I asked myself that very question a lot this year. My life as I’d known might have fallen apart, but I still clung to the career and relationship that had once defined it, unable, or perhaps unwilling, to imagine a life beyond them. But with time came distance, as well as an answer: Who cares? So what if I couldn’t keep a job or a man? At least I wasn’t one of those losers who could. They might have their chosen lives all laid out for them, but mine, a smoking heap of rubble once again, could still be anything. At 32, I had time to live any number of lives—barring the inevitable climate apocalypse, of course. That perspective might not appeal to everyone, but I don’t care. To echo Aguilera’s defense of Bionic, I now believe that you have to be an interesting life-lover, a true fan of living interestingly, to appreciate flopping.
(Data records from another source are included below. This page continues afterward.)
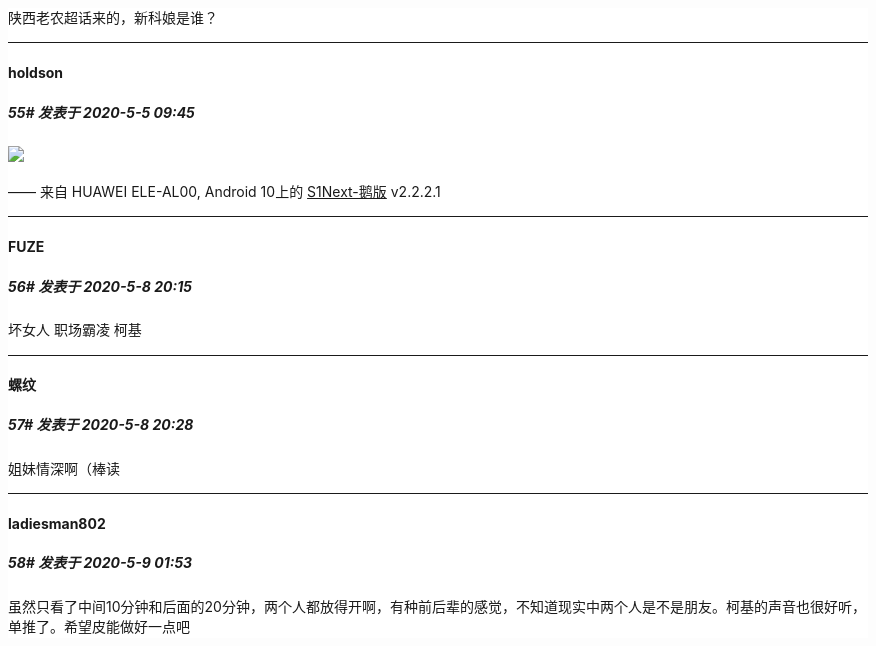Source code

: 


陕西老农超话来的，新科娘是谁？







-----

####  holdson  
##### 55#       发表于 2020-5-5 09:45



<img src="https://static.saraba1st.com/image/smiley/face2017/001.png" referrerpolicy="no-referrer">

—— 来自 HUAWEI ELE-AL00, Android 10上的 [S1Next-鹅版](https://github.com/ykrank/S1-Next/releases) v2.2.2.1







-----

####  FUZE  
##### 56#       发表于 2020-5-8 20:15




坏女人 职场霸凌 柯基







-----

####  螺纹  
##### 57#       发表于 2020-5-8 20:28




姐妹情深啊（棒读







-----

####  ladiesman802  
##### 58#       发表于 2020-5-9 01:53




虽然只看了中间10分钟和后面的20分钟，两个人都放得开啊，有种前后辈的感觉，不知道现实中两个人是不是朋友。柯基的声音也很好听，单推了。希望皮能做好一点吧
As I settled into this new paradigm, I noticed some surprising changes to my general mood and outlook. For one thing, framing this less-than-ideal period of my life as my flop era has given me hope. To say that I’m in my flop era would imply everything that sucks about my right now is only temporary. It’s another way of assuring myself that another, presumably better era is yet to come. Think back on Cher for a second: When she was cycling through another entertainer’s greatest hits on the set of her latest variety show, she didn’t know she’d win an Oscar or that she’d still manage to top the charts when she was 52. She was in the negative space of her career—but she would have had no way of knowing that until the next phase properly began.
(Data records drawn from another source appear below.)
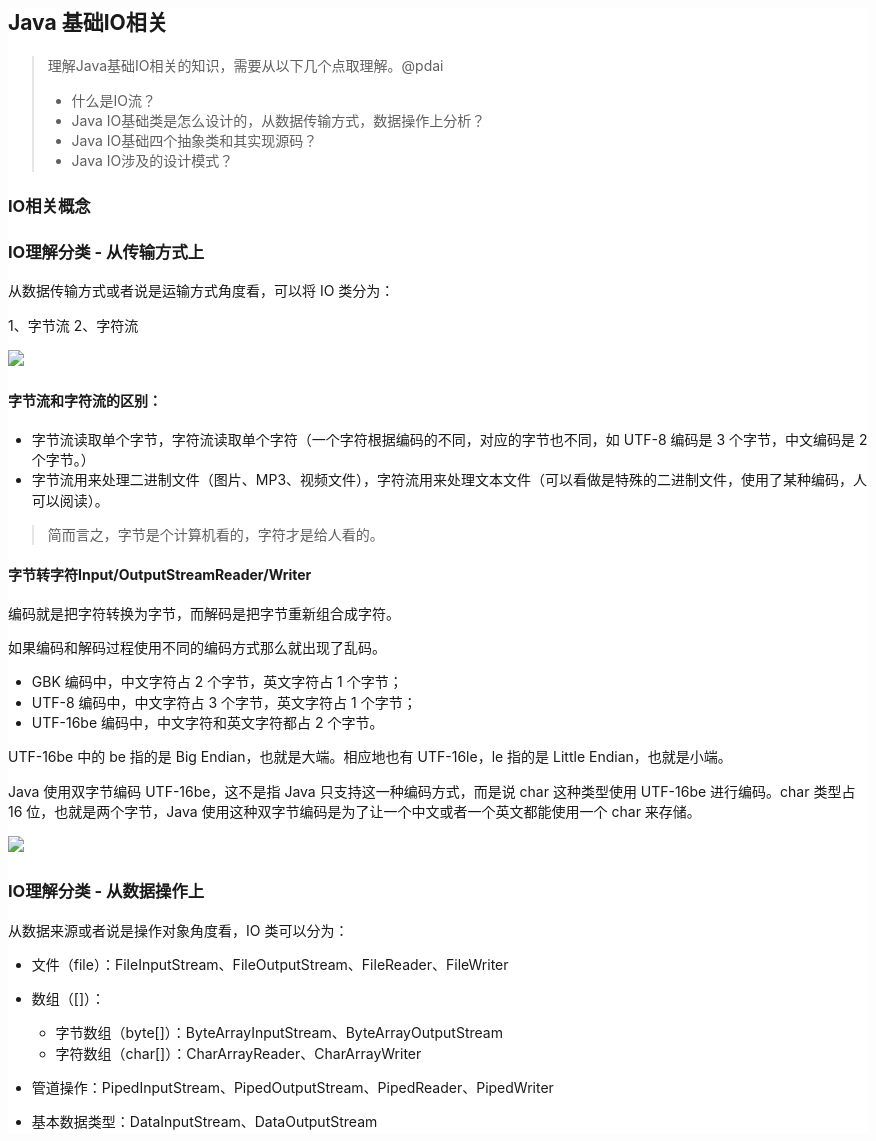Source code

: ## Java 基础IO相关

> 理解Java基础IO相关的知识，需要从以下几个点取理解。@pdai
> + 什么是IO流？
> + Java IO基础类是怎么设计的，从数据传输方式，数据操作上分析？
> + Java IO基础四个抽象类和其实现源码？
> + Java IO涉及的设计模式？

### IO相关概念

### IO理解分类 - 从传输方式上

从数据传输方式或者说是运输方式角度看，可以将 IO 类分为：

1、字节流
2、字符流

![](/_images/io/java-io-2.png)

#### 字节流和字符流的区别：
+ 字节流读取单个字节，字符流读取单个字符（一个字符根据编码的不同，对应的字节也不同，如 UTF-8 编码是 3 个字节，中文编码是 2 个字节。）
+ 字节流用来处理二进制文件（图片、MP3、视频文件），字符流用来处理文本文件（可以看做是特殊的二进制文件，使用了某种编码，人可以阅读）。

> 简而言之，字节是个计算机看的，字符才是给人看的。

#### 字节转字符Input/OutputStreamReader/Writer
编码就是把字符转换为字节，而解码是把字节重新组合成字符。

如果编码和解码过程使用不同的编码方式那么就出现了乱码。

- GBK 编码中，中文字符占 2 个字节，英文字符占 1 个字节；
- UTF-8 编码中，中文字符占 3 个字节，英文字符占 1 个字节；
- UTF-16be 编码中，中文字符和英文字符都占 2 个字节。

UTF-16be 中的 be 指的是 Big Endian，也就是大端。相应地也有 UTF-16le，le 指的是 Little Endian，也就是小端。

Java 使用双字节编码 UTF-16be，这不是指 Java 只支持这一种编码方式，而是说 char 这种类型使用 UTF-16be 进行编码。char 类型占 16 位，也就是两个字节，Java 使用这种双字节编码是为了让一个中文或者一个英文都能使用一个 char 来存储。

![](/_images/io/java-io-1.png)

### IO理解分类 - 从数据操作上

从数据来源或者说是操作对象角度看，IO 类可以分为：

+ 文件（file）：FileInputStream、FileOutputStream、FileReader、FileWriter

+ 数组（[]）：
	+ 字节数组（byte[]）：ByteArrayInputStream、ByteArrayOutputStream
	+ 字符数组（char[]）：CharArrayReader、CharArrayWriter

+ 管道操作：PipedInputStream、PipedOutputStream、PipedReader、PipedWriter

+ 基本数据类型：DataInputStream、DataOutputStream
Even more oddly, I’ve grown comfortable with the idea that things won’t pick back up from here. Those failures which once caused me pain? Now, I luxuriate in them: my seemingly irrevocable singleness, my being un- and then underemployed. I’ve found virtue in being a flop—or maybe it’s that I’ve come to relish the vice. The old me might have needed a shitty boss and an unreliably caring man to feel affirmed by the world, but the new me—the one I’m still in the process of becoming, but closer to being than ever before—just needs herself. Through this process, I’ve found strength in the words of both the narrator of Toni Morrison’s Sula (“Now her thighs were really empty. And it was then that what those women said about never looking at another man made sense to her…”) as well as Blink-182’s Tom DeLonge (“Work sucks / I know”). If this is where my flop era is taking me, may the journey I’m on never end.